Task data START

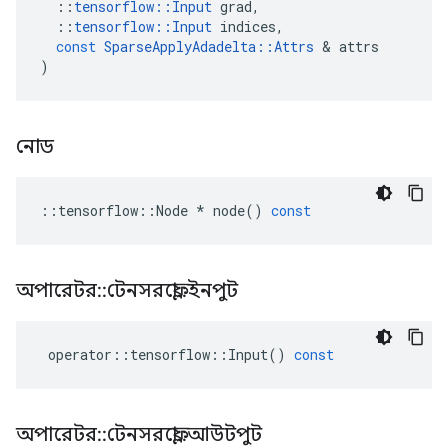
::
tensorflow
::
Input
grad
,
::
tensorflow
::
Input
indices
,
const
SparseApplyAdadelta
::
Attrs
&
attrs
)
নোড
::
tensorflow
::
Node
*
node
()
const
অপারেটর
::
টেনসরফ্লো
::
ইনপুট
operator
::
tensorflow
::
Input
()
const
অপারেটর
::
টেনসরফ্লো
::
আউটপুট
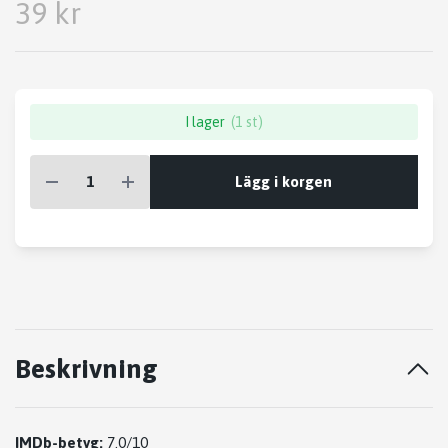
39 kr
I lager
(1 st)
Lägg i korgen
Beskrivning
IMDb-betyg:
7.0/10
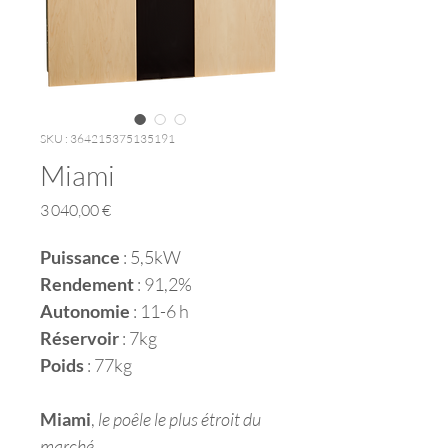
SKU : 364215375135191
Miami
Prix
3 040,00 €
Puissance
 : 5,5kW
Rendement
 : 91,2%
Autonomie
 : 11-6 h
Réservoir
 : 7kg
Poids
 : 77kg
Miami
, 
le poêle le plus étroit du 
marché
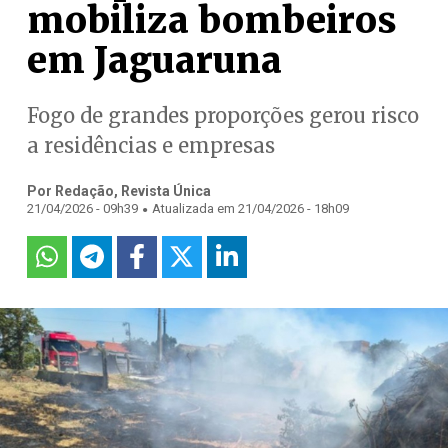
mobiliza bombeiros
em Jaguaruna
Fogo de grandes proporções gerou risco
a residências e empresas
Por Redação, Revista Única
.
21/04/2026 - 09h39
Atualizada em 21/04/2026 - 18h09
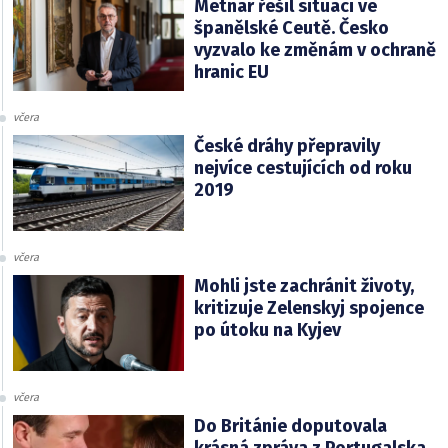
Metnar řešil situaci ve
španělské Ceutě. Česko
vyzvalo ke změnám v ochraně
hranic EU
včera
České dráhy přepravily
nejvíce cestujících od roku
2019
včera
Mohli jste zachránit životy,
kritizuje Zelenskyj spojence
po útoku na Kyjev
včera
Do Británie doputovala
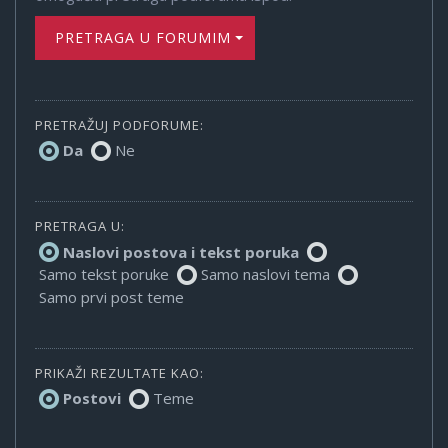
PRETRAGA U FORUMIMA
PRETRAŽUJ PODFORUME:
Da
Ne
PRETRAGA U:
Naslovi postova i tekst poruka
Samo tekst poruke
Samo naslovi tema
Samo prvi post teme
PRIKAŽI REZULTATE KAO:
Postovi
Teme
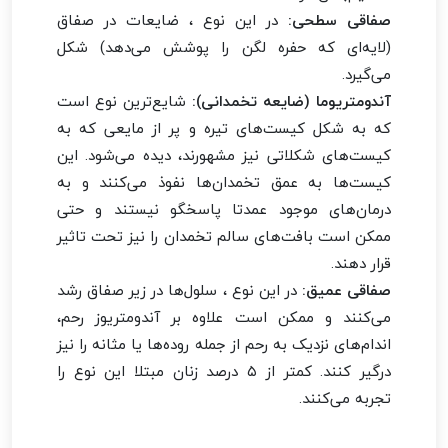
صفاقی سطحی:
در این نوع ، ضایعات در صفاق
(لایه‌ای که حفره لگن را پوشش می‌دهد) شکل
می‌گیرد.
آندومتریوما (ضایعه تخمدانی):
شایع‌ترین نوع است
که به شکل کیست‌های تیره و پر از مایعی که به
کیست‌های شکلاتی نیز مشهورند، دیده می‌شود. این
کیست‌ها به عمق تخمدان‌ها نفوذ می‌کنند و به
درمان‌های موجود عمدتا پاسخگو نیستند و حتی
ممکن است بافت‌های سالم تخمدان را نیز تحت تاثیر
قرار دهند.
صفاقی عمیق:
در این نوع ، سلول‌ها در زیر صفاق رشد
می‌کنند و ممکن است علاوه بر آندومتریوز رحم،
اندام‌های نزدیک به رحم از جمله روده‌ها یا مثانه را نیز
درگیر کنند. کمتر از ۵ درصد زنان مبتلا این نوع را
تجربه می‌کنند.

Task data END
Task data START

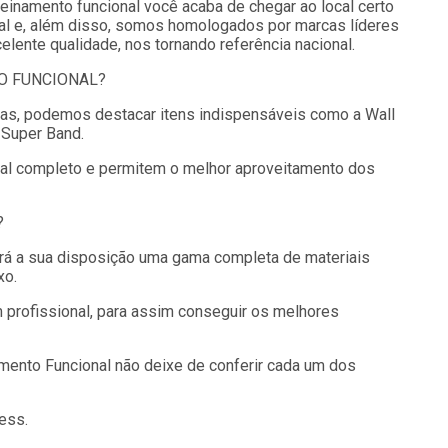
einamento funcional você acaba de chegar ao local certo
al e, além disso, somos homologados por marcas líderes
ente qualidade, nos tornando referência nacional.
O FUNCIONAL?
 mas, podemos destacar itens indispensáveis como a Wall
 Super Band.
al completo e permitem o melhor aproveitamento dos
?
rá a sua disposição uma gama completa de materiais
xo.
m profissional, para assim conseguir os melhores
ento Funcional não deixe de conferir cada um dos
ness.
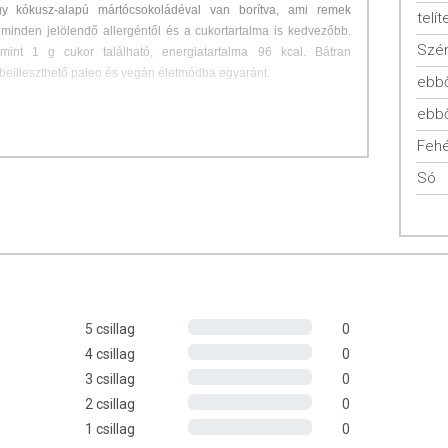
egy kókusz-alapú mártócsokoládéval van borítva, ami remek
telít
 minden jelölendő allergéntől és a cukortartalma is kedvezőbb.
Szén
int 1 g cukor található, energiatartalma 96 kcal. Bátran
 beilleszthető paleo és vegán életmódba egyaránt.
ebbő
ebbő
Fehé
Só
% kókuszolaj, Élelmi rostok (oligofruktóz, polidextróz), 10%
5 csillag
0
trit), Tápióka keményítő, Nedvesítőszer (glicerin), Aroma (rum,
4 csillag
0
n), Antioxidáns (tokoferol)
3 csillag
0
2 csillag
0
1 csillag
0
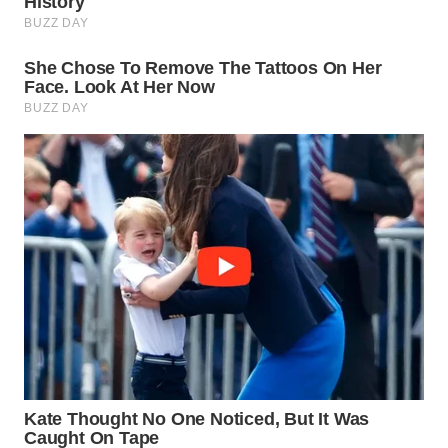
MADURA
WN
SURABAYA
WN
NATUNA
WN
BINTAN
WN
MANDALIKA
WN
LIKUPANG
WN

Task data END
Task data START

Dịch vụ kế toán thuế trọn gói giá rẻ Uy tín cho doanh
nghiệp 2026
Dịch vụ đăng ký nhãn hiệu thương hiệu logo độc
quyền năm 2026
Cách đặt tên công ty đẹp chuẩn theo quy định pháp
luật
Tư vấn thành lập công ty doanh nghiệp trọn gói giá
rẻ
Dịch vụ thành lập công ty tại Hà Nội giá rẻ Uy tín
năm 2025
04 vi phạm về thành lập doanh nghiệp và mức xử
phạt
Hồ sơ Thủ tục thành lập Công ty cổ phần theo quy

Task data END

What you are asked to do:
Duplicate everything in the listing from the line containing "Dịch vụ kế toán" down to the line containing "Hồ sơ Thủ tục", both lines included.

Task solution:
Dịch vụ kế toán thuế trọn gói giá rẻ Uy tín cho doanh
nghiệp 2026
Dịch vụ đăng ký nhãn hiệu thương hiệu logo độc
quyền năm 2026
Cách đặt tên công ty đẹp chuẩn theo quy định pháp
luật
Tư vấn thành lập công ty doanh nghiệp trọn gói giá
rẻ
Dịch vụ thành lập công ty tại Hà Nội giá rẻ Uy tín
năm 2025
04 vi phạm về thành lập doanh nghiệp và mức xử
phạt
Hồ sơ Thủ tục thành lập Công ty cổ phần theo quy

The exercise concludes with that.